The language may have a couple of different term levels:
-
post-parsing (looks like what the user wrote)
fun x y => eqb x y
-
post-implicits-insertion
fun x y => @eqb _ _ x y
-
post-typing
fun x y => @eqb (?T: Type) (?eq: Eq ?T) x y
-
post-unification
fun x y => @eqb bool (?eq: Eq bool) x y
-
post-typeclass-resolution (fully-elaborated term)
fun x y => @eqb bool Eq_bool x y
-
post-pre-printing
Box(Box(Box(...)))
-
post-pretty-printing
λx y. x = y
The fully-elaborated term should have uniquely-indexable subterms. Something like:
(* 1*) Fun("x",
(* 2*) Fun("y",
(* 3*) App
(* 4*) (App
(* 5*) (App
(* 6*) (App
(* 7*) eqb
(* 8*) bool
)
(* 9*) Eq_bool)
(*10*) x)
(*11*) y
))
Other terms must understand which parts of those relate to each parts of them, and which one is their root, for instance, after pretty-printing:
λx λy. x = y
^^^^^^^^^^^^ 1 (owns 1)
^^^^^^^^^ 2 (owns 2)
^^^^^ 3 (owns 3, 4, 5, 6, 7, 8, 9)
^ 10 (owns 10)
^ 11 (owns 11)
Every time a term is handed to the user, it should be annotated with those, so that the user may refer to any subterm of any term uniquely back at the system.
One might like to step through each phase of elaboration, or, at an even fine-grained level.

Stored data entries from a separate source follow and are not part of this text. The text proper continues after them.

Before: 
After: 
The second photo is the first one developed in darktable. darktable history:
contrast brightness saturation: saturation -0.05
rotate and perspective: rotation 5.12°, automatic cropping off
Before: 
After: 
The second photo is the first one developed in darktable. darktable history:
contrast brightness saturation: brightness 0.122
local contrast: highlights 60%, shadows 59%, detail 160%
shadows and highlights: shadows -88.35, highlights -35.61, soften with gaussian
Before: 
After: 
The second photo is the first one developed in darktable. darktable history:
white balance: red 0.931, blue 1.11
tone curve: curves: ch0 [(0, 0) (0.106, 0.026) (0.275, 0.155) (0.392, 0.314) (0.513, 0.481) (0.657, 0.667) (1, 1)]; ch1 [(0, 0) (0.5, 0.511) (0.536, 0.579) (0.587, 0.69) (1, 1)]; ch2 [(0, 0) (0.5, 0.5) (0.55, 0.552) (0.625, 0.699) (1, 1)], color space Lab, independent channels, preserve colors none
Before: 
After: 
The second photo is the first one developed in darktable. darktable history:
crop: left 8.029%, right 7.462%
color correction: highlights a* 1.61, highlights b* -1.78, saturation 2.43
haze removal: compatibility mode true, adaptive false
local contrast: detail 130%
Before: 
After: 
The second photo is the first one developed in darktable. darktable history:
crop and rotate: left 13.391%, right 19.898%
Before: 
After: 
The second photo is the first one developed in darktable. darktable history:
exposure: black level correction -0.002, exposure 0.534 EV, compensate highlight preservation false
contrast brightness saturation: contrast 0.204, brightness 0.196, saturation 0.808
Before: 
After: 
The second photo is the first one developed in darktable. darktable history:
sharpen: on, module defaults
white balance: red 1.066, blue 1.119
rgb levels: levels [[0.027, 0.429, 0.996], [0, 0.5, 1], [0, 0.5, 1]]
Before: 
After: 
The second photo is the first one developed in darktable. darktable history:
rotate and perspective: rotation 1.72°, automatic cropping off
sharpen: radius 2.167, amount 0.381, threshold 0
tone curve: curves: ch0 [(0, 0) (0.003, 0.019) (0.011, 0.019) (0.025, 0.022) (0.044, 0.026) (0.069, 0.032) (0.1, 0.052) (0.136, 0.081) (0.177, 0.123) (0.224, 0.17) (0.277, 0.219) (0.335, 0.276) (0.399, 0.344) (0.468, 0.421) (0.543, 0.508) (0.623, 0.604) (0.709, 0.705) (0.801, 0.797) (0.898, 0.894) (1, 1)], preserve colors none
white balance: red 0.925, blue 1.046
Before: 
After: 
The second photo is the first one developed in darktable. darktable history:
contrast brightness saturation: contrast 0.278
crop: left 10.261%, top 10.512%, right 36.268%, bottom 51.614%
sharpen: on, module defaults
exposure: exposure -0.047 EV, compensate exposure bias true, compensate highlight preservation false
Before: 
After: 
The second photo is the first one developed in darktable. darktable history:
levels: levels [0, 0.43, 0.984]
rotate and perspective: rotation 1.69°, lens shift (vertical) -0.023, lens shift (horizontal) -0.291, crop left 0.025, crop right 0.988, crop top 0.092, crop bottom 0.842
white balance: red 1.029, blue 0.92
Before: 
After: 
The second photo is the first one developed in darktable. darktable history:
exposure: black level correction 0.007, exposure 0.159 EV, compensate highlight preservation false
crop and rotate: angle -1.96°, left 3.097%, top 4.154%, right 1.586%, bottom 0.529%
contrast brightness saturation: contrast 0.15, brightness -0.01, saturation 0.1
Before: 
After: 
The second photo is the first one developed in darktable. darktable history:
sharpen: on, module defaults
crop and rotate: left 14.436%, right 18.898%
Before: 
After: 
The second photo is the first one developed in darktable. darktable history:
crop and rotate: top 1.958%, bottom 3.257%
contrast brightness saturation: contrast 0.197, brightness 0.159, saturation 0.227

- One should not be able to use automatically-introduced names
-
Terms should know what other terms they depend on
-
Terms should know what terms have dependended on them last!? (for refactoring purposes)
-
Tactics are either atomic, or built by composing atomic tactics.
-
When a complex tactic runs, the script may only contain the tactic call, but the system should know:
-
what concrete atomic tactics were called
-
what variables were referenced or dependended upon
-
what subgoals were solved by what atomic tactics
-
There should not be a "current" state of the system. Each operation should consume a "current state" and optionally produce a "new state".